Un sourire vint aux lèvres de la nouvelle Janine.

– Écoute, mon bien-aimé, dit-elle. Il faut que tu saches tout à présent.

« Depuis que nous nous aimons, tu n'es jamais descendu à l'étage souterrain qui est au dessous de celui-ci et qui a été, comme le canal par où le Régent est venu, creusé par l'ordre de ma mère.

« Dans cet étage, il y a un palais bizarre, œuvre d'ouvriers italiens et bohêmes qui étaient un peu magiciens.

« Dans ce palais, j'ai entassé une douzaine de serviteurs ramenés avec moi d'Italie et que tu n'as jamais vus.

« Ce sont les personnages de cette comédie de la mort dont le margrave sera le premier rôle et la victime.

« Parmi eux, il est une femme. Tu me trouves belle, n'est-ce pas ?

– Ah ! fit le chevalier avec admiration.

– Eh bien, la femme dont je te parle est plus belle que moi ; c'est une fille de Naples : elle a dix-neuf ans, elle a tourné la tête à bien des princes et à un roi, et c'est la femme que je destine au margrave.

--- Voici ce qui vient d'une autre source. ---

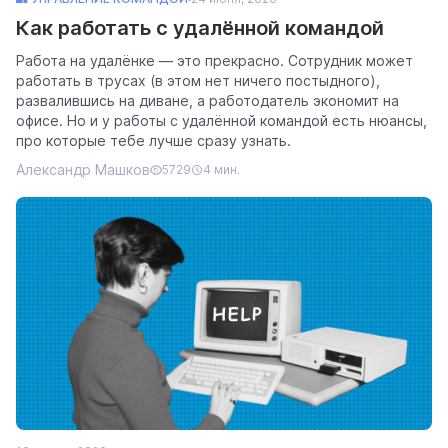
Как работать с удалённой командой
Работа на удалёнке — это прекрасно. Сотрудник может
работать в трусах (в этом нет ничего постыдного),
развалившись на диване, а работодатель экономит на
офисе. Но и у работы с удалённой командой есть нюансы,
про которые тебе лучше сразу узнать.
Александр Машков
5729
4 мин.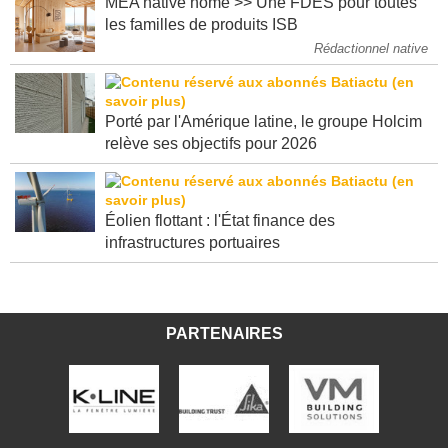
MEA native home >> Une FDES pour toutes
les familles de produits ISB
Rédactionnel native
Porté par l'Amérique latine, le groupe Holcim
relève ses objectifs pour 2026
Éolien flottant : l'État finance des
infrastructures portuaires
PARTENAIRES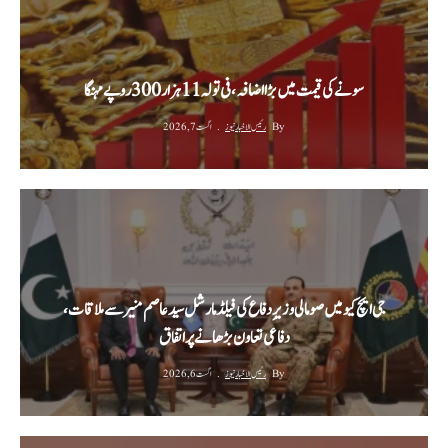
سونے کی قیمت میں بڑا اضافہ، فی تولہ 11 ہزار 300 روپے مہنگا
By
رئیس الاخبار نیوز
اگست 7, 2026
جی ایچ کیو میں صومالی وزیرِ دفاع کی فیلڈ مارشل سید عاصم منیر سے ملاقات،
دفاعی تعاون بڑھانے پر اتفاق
By
رئیس الاخبار نیوز
اگست 6, 2026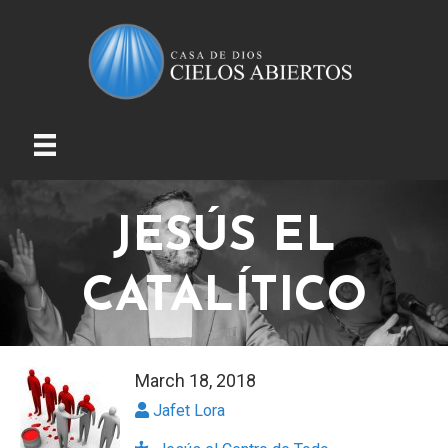
JESÚS EL
CATALÍTICO
March 18, 2018
Jafet Lora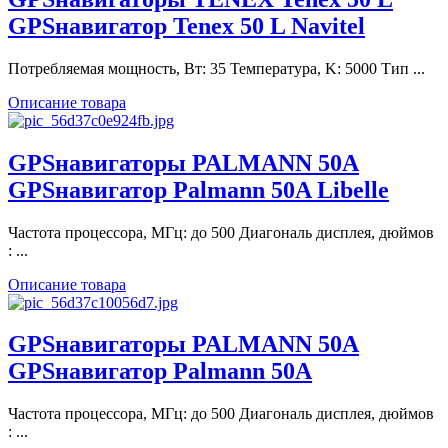
GPSнавигатор Tenex 50 L Navitel
Потребляемая мощность, Вт: 35 Температура, K: 5000 Тип ...
Описание товара
GPSнавигаторы PALMANN 50A
GPSнавигатор Palmann 50A Libelle
Частота процессора, МГц: до 500 Диагональ дисплея, дюймов
: ...
Описание товара
GPSнавигаторы PALMANN 50A
GPSнавигатор Palmann 50A
Частота процессора, МГц: до 500 Диагональ дисплея, дюймов
: ...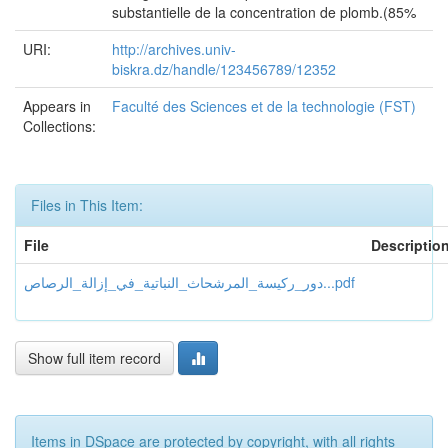
substantielle de la concentration de plomb.(85%
URI:
http://archives.univ-
biskra.dz/handle/123456789/12352
Appears in
Faculté des Sciences et de la technologie (FST)
Collections:
Files in This Item:
File
Descriptio
دور_ركيسة_المرشحاث_النباتية_في_إزالة_الرصاص...pdf
Show full item record
Items in DSpace are protected by copyright, with all rights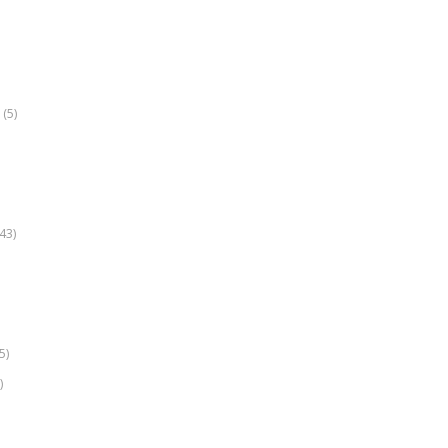
(5)
k
43)
5)
)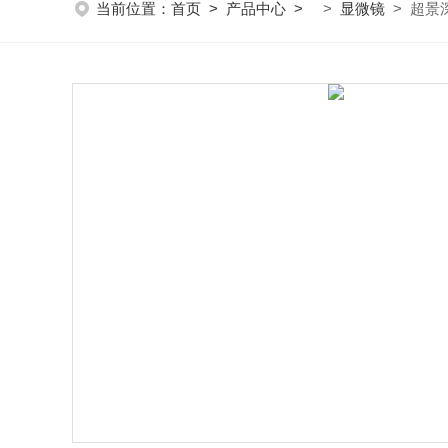
当前位置：
首页
>
产品中心
>
>
显微镜
> 超景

Janine, en parlant ainsi, eut un sourire cruel.

– Je ne comprends pas encore, dit d'Esparron.

– Edwige, la gouvernante du margrave, mon esclave en secret, poursuivit la nouvelle Janine, est la petite fille d'un serviteur de ma famille. Elle m'est donc dévouée. En outre elle a pour le margrave une haine féroce, car son aïeul porta, comme le mien, sa tête sur l'échafaud.

« C'est encore le fantôme de ma grand'mère qui m'a fait cette révélation et qui m'a mise en rapport avec elle.

« Or donc, Edwige accompagne le margrave. C'est elle qui l'introduira dans le palais mystérieux où tout est prêt pour le recevoir.

– Mais, observa encore le chevalier d'Esparron, qui nous dit que le margrave trouvera cette femme à son gré ?

– Elle possède une beauté irrésistible.

– Soit. Mais je ne vois pas quelle vengeance si terrible on peut tirer d'un vieillard en le jetant dans les bras d'une femme éblouissante de jeunesse et de beauté.

– C'est que je lui ménage le supplice de Tantale.

– Comment cela ?

– J'ai trouvé le moyen de devenir fluide comme un spectre.

Le chevalier eut un nouveau geste d'étonnement.

– Et chaque fois que le margrave voudra s'élancer vers elle, mon spectre passera entre elle et lui.

« Cet homme, je le prédis, mourra fou de rage et d'amour.

« Je t'ai demandé huit jours, mon bien-aimé, mais je crois bien qu'il n'aura pas la force de vivre aussi longtemps.

– Je ne comprends absolument rien à tout cela, murmura le chevalier avec un accent naïf.

– Suis-moi et tu comprendras.

Alors elle le prit par la main, souleva une draperie qui masquait une porte et tous deux quittèrent la salle de feuillage et disparurent.